+++ RECORDS TO PROCESS
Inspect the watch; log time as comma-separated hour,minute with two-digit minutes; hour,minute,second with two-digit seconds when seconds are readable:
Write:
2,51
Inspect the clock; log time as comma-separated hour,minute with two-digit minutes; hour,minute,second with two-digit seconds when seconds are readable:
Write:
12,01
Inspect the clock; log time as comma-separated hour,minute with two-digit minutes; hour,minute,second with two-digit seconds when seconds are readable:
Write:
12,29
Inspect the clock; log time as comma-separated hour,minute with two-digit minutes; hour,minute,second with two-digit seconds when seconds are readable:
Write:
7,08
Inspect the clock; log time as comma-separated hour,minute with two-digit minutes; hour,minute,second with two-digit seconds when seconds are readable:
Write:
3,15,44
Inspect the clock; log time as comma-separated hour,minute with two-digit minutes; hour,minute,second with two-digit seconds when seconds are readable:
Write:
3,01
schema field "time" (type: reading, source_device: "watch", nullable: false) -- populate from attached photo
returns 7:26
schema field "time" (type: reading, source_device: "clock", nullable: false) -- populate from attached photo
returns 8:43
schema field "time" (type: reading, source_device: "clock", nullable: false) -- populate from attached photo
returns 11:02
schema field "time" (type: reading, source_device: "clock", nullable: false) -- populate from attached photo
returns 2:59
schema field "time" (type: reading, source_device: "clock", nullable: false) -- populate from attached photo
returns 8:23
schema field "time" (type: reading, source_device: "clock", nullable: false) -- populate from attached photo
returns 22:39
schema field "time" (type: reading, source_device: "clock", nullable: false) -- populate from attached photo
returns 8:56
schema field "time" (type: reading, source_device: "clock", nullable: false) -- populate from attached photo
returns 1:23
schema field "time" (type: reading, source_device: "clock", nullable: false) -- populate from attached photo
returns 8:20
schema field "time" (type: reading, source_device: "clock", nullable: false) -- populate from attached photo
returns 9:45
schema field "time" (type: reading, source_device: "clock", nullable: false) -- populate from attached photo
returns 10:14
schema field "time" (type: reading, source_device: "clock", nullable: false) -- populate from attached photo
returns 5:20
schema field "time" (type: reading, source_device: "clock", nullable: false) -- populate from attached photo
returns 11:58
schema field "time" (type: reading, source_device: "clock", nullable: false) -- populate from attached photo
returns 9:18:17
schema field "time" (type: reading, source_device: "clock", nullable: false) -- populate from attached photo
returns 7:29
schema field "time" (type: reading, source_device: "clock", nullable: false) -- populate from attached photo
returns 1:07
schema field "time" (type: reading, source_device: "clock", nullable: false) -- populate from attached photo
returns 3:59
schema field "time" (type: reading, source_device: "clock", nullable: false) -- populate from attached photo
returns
++++++
Render all of the material above as a JSON list of strings, with one string per line and blank lines omitted.

[
  "Inspect the watch; log time as comma-separated hour,minute with two-digit minutes; hour,minute,second with two-digit seconds when seconds are readable:",
  "Write:",
  "2,51",
  "Inspect the clock; log time as comma-separated hour,minute with two-digit minutes; hour,minute,second with two-digit seconds when seconds are readable:",
  "Write:",
  "12,01",
  "Inspect the clock; log time as comma-separated hour,minute with two-digit minutes; hour,minute,second with two-digit seconds when seconds are readable:",
  "Write:",
  "12,29",
  "Inspect the clock; log time as comma-separated hour,minute with two-digit minutes; hour,minute,second with two-digit seconds when seconds are readable:",
  "Write:",
  "7,08",
  "Inspect the clock; log time as comma-separated hour,minute with two-digit minutes; hour,minute,second with two-digit seconds when seconds are readable:",
  "Write:",
  "3,15,44",
  "Inspect the clock; log time as comma-separated hour,minute with two-digit minutes; hour,minute,second with two-digit seconds when seconds are readable:",
  "Write:",
  "3,01",
  "schema field \"time\" (type: reading, source_device: \"watch\", nullable: false) -- populate from attached photo",
  "returns 7:26",
  "schema field \"time\" (type: reading, source_device: \"clock\", nullable: false) -- populate from attached photo",
  "returns 8:43",
  "schema field \"time\" (type: reading, source_device: \"clock\", nullable: false) -- populate from attached photo",
  "returns 11:02",
  "schema field \"time\" (type: reading, source_device: \"clock\", nullable: false) -- populate from attached photo",
  "returns 2:59",
  "schema field \"time\" (type: reading, source_device: \"clock\", nullable: false) -- populate from attached photo",
  "returns 8:23",
  "schema field \"time\" (type: reading, source_device: \"clock\", nullable: false) -- populate from attached photo",
  "returns 22:39",
  "schema field \"time\" (type: reading, source_device: \"clock\", nullable: false) -- populate from attached photo",
  "returns 8:56",
  "schema field \"time\" (type: reading, source_device: \"clock\", nullable: false) -- populate from attached photo",
  "returns 1:23",
  "schema field \"time\" (type: reading, source_device: \"clock\", nullable: false) -- populate from attached photo",
  "returns 8:20",
  "schema field \"time\" (type: reading, source_device: \"clock\", nullable: false) -- populate from attached photo",
  "returns 9:45",
  "schema field \"time\" (type: reading, source_device: \"clock\", nullable: false) -- populate from attached photo",
  "returns 10:14",
  "schema field \"time\" (type: reading, source_device: \"clock\", nullable: false) -- populate from attached photo",
  "returns 5:20",
  "schema field \"time\" (type: reading, source_device: \"clock\", nullable: false) -- populate from attached photo",
  "returns 11:58",
  "schema field \"time\" (type: reading, source_device: \"clock\", nullable: false) -- populate from attached photo",
  "returns 9:18:17",
  "schema field \"time\" (type: reading, source_device: \"clock\", nullable: false) -- populate from attached photo",
  "returns 7:29",
  "schema field \"time\" (type: reading, source_device: \"clock\", nullable: false) -- populate from attached photo",
  "returns 1:07",
  "schema field \"time\" (type: reading, source_device: \"clock\", nullable: false) -- populate from attached photo",
  "returns 3:59",
  "schema field \"time\" (type: reading, source_device: \"clock\", nullable: false) -- populate from attached photo",
  "returns"
]